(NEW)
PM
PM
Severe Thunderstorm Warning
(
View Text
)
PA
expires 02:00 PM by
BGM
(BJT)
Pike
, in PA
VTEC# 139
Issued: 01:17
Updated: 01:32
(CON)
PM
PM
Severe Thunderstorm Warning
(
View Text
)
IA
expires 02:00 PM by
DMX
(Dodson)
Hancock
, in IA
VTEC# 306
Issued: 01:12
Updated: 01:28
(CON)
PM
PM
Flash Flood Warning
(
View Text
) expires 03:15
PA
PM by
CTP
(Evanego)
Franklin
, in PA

• • • • •

Work required:
Write out exactly the final stretch of the records: the line containing "Issued: 01:17" and every line after it, through the last, and nothing else.

Response:
Issued: 01:17
Updated: 01:32
(CON)
PM
PM
Severe Thunderstorm Warning
(
View Text
)
IA
expires 02:00 PM by
DMX
(Dodson)
Hancock
, in IA
VTEC# 306
Issued: 01:12
Updated: 01:28
(CON)
PM
PM
Flash Flood Warning
(
View Text
) expires 03:15
PA
PM by
CTP
(Evanego)
Franklin
, in PA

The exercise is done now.